Based on the input and env settings, the `init_prepare_finalize` method creates the appropriate `FusedMoEPrepareAndFinalizeModular` object. The method then queries `select_gemm_impl` for the appropriate `FusedMoEExpertsModular` object and builds the `FusedMoEModularKernel` object
Please take a look at [init_prepare_finalize](https://github.com/vllm-project/vllm/blob/1cbf951ba272c230823b947631065b826409fa62/vllm/model_executor/layers/fused_moe/layer.py#L188).
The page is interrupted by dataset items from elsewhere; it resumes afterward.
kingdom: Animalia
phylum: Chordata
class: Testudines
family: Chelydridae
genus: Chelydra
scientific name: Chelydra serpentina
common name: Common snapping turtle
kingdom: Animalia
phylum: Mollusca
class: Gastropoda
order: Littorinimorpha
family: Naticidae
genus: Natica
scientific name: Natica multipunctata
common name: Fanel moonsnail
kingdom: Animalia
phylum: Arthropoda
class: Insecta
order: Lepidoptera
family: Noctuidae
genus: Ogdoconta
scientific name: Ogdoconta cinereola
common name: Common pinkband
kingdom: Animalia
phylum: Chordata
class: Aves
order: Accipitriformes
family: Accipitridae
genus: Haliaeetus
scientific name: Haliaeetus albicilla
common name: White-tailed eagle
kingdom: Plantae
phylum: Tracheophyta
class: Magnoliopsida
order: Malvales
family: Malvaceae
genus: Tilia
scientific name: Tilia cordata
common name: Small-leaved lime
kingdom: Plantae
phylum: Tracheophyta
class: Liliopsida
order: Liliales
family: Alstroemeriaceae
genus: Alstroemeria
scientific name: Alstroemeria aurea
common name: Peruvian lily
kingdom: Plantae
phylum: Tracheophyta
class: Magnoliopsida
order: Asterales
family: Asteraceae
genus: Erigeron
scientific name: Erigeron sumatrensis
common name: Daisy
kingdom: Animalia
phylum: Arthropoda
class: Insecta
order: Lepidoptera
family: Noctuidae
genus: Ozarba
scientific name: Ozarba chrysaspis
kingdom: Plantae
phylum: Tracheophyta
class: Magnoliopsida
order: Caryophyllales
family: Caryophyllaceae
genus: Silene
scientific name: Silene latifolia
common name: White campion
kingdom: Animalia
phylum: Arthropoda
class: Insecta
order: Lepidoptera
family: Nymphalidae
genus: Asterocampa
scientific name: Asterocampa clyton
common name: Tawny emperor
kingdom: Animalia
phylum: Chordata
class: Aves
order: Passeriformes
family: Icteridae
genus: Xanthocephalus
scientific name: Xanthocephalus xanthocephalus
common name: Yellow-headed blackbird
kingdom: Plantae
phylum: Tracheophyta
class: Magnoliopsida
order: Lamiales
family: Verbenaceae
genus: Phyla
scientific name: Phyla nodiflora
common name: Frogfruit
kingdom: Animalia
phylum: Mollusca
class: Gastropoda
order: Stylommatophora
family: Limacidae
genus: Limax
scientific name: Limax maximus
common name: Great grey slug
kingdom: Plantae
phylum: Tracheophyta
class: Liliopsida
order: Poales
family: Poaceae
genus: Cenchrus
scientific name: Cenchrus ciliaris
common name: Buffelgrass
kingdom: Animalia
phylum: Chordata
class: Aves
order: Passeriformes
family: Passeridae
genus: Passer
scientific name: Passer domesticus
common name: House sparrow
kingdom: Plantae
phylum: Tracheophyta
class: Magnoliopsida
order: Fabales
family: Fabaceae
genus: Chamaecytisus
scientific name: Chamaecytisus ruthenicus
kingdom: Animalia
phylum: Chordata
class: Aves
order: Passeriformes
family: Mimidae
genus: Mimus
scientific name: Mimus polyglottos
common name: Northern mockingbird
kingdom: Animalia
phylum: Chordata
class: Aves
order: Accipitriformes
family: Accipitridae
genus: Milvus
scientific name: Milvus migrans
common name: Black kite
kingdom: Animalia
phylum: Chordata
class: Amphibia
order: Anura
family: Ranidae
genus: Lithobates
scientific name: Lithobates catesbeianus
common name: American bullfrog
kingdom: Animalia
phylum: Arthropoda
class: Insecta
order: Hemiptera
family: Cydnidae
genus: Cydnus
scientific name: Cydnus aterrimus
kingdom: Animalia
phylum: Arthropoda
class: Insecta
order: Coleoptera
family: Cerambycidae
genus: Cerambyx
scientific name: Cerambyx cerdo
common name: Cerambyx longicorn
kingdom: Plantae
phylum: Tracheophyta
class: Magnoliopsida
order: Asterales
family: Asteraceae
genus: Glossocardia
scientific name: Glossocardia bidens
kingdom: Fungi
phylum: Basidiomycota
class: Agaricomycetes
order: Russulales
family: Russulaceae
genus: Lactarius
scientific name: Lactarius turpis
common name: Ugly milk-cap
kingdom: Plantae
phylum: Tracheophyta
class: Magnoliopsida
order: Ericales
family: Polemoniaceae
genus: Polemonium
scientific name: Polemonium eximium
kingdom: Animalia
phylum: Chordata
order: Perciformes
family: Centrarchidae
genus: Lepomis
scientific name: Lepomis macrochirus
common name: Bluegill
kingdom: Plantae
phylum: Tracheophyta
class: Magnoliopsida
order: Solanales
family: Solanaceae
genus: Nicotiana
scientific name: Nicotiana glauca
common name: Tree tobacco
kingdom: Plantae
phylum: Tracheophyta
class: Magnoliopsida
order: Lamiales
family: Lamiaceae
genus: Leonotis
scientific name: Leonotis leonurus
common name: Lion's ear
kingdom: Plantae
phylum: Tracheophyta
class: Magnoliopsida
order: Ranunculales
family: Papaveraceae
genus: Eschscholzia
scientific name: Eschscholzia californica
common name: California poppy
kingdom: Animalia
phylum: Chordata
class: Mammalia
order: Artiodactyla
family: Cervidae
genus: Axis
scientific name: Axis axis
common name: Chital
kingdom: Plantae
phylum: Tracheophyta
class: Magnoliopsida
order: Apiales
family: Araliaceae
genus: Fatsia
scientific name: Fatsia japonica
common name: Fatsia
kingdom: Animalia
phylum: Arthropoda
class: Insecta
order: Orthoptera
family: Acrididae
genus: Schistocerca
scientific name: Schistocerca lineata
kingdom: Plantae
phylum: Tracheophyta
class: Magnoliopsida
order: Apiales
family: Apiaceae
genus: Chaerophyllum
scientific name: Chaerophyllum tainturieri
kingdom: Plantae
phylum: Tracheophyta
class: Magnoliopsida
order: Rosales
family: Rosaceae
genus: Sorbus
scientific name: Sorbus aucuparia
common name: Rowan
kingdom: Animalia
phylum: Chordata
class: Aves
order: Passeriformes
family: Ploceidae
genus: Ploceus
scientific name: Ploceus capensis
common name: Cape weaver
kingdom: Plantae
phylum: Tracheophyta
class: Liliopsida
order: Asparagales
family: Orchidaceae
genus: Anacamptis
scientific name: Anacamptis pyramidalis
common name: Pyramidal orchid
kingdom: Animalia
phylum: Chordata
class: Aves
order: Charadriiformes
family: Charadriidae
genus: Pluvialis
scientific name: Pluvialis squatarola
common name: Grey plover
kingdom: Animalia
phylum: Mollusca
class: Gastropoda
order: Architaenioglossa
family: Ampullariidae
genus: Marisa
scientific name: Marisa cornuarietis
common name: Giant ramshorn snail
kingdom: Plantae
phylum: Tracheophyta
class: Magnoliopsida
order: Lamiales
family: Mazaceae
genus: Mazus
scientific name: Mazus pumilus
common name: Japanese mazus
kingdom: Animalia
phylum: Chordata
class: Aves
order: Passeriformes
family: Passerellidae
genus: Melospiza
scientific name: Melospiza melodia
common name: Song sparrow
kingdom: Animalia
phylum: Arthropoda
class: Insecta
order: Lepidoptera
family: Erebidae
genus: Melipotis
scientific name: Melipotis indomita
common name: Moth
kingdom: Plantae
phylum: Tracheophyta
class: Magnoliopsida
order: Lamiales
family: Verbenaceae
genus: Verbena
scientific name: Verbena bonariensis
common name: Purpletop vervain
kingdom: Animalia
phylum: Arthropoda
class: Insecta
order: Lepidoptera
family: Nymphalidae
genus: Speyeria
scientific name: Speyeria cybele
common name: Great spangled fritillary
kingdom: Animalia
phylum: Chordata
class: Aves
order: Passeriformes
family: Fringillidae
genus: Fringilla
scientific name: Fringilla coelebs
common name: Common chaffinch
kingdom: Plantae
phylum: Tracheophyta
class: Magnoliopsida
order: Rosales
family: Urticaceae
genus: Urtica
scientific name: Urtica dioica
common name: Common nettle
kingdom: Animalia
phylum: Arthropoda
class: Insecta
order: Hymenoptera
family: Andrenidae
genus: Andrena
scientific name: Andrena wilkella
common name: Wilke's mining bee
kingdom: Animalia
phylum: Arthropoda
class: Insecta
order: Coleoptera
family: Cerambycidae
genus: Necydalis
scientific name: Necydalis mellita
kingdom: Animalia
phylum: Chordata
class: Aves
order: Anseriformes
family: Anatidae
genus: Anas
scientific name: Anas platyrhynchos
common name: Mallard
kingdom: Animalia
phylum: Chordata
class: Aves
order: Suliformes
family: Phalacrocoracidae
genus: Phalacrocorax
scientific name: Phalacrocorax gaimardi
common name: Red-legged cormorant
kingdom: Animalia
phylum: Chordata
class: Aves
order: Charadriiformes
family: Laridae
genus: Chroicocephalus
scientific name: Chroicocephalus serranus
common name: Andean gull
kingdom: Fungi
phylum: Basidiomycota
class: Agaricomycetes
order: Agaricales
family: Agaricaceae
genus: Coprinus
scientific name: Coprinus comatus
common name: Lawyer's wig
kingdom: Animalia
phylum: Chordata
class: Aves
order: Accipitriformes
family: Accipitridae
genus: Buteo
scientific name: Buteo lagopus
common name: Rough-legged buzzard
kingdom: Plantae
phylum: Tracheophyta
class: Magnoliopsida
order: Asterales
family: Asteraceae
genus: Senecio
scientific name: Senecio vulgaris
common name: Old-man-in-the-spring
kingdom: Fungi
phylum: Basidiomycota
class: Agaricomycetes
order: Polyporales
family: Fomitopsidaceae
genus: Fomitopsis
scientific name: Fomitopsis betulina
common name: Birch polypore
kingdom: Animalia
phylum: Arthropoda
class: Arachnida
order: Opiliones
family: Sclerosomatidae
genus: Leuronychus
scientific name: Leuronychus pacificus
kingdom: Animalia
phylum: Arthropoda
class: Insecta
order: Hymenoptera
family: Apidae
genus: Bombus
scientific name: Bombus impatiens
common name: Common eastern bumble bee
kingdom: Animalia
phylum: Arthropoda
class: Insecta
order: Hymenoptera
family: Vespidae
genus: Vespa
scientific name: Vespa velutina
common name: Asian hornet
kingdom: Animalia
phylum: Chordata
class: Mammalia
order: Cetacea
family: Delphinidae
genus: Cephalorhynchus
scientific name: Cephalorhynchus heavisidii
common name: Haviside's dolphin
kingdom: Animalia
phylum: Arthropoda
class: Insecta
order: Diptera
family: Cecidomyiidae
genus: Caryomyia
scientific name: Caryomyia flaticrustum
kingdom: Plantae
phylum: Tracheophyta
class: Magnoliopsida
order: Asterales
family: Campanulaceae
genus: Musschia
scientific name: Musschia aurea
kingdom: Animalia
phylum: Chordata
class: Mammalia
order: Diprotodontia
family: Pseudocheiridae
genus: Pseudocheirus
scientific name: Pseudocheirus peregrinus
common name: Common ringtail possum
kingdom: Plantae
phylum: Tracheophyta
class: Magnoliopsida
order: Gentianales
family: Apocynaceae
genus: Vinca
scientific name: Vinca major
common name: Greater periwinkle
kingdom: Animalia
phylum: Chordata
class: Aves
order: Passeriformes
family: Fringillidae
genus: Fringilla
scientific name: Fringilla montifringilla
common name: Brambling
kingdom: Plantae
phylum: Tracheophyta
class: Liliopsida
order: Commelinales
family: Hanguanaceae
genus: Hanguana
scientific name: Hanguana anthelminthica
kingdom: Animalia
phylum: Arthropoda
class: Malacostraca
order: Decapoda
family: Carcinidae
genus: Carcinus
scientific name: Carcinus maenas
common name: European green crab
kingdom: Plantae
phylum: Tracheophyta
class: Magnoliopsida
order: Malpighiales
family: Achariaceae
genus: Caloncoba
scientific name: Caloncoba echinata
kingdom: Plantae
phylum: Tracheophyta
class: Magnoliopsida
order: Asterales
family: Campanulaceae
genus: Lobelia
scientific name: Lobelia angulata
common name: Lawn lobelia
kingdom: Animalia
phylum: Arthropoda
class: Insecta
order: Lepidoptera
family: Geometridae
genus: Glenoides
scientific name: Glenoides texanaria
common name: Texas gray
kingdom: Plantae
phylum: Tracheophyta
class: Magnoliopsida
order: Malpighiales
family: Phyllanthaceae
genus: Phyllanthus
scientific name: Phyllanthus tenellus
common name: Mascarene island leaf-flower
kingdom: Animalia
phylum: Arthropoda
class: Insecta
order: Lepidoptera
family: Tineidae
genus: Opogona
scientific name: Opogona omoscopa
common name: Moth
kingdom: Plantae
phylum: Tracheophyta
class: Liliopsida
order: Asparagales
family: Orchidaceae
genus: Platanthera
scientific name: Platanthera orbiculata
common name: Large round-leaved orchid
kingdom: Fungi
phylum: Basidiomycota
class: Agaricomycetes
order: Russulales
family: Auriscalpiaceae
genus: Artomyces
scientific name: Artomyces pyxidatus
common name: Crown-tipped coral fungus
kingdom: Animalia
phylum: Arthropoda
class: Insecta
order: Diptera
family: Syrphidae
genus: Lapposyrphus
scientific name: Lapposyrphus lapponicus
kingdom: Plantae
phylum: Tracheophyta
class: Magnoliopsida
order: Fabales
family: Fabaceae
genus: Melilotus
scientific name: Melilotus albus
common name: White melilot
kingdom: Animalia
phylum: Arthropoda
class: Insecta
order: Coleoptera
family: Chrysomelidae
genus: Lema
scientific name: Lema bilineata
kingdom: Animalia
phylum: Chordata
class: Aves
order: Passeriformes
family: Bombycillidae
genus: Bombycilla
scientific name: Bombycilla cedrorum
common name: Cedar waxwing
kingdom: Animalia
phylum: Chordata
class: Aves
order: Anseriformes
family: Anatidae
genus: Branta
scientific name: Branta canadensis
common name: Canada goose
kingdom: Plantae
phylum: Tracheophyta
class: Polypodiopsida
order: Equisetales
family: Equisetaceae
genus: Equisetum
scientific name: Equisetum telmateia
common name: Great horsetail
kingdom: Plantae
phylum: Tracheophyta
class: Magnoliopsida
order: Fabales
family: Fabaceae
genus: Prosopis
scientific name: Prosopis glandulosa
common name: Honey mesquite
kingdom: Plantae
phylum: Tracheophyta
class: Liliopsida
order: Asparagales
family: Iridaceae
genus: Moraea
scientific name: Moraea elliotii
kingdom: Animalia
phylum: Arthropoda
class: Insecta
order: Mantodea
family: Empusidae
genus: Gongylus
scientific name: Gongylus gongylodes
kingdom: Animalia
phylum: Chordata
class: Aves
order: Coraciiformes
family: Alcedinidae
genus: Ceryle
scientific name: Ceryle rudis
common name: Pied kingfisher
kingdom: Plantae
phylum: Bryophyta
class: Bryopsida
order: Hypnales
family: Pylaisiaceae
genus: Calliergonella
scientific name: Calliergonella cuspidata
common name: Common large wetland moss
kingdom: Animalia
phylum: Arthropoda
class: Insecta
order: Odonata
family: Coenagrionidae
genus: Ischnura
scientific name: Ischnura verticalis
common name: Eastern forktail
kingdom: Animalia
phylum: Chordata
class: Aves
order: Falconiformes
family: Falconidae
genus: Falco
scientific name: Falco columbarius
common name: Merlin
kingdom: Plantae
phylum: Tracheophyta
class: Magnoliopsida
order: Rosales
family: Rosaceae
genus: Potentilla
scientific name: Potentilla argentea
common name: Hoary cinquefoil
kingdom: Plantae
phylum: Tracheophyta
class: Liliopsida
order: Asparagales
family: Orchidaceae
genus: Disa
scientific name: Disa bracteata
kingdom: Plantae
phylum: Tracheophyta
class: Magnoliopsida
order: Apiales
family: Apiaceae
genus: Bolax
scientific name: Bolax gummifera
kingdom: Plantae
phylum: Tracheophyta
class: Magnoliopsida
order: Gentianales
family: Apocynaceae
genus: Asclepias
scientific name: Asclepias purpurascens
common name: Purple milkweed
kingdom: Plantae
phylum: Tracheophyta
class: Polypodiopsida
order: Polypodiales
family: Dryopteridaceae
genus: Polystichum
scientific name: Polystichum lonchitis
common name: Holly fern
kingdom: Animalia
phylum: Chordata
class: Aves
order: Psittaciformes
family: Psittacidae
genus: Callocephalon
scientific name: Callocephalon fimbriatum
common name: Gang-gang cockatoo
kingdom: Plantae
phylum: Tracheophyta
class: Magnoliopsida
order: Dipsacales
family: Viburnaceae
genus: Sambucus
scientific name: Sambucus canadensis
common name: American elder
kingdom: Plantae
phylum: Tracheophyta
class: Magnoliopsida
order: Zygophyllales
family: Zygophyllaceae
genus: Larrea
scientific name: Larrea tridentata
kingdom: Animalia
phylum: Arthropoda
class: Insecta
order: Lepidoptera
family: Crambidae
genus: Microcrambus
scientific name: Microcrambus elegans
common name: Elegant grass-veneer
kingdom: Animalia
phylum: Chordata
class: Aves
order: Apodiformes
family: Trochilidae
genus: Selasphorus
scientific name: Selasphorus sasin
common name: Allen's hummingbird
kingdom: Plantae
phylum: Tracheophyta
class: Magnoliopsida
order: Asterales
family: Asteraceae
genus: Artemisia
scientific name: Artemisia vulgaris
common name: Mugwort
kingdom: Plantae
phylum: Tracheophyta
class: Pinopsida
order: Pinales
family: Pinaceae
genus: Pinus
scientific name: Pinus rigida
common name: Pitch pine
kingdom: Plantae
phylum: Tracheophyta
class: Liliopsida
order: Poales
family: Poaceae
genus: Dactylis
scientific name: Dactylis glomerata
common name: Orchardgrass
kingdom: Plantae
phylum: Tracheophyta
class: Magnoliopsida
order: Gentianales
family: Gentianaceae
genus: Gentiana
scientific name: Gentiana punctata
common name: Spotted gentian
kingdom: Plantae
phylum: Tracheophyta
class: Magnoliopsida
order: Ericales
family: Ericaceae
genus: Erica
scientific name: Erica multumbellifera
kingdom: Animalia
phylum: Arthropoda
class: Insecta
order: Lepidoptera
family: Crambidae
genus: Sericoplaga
**Important**: The `FusedMoEMethodBase` derived classes use the `FusedMoEMethodBase::fused_experts` object in their `apply` methods. When settings permit the construction of a valid `FusedMoEModularKernel` object, we override `FusedMoEMethodBase::fused_experts` with it. This essentially makes the derived classes agnostic to what FusedMoE implementation is used.
1. Add the implementation type to `MK_ALL_PREPARE_FINALIZE_TYPES` and `MK_FUSED_EXPERT_TYPES` in [mk_objects.py](../../tests/kernels/moe/modular_kernel_tools/mk_objects.py) respectively.
`Config::is_fe_supports_chunking()` methods in [/tests/kernels/moe/modular_kernel_tools/common.py](../../tests/kernels/moe/modular_kernel_tools/common.py)
The unit test file [test_modular_kernel_combinations.py](../../tests/kernels/moe/test_modular_kernel_combinations.py) can also be executed as a standalone script.
See [Fused MoE Kernel features](./moe_kernel_features.md#fused-moe-modular-all2all-backends) for a list of all the available modular prepare and finalize subclasses.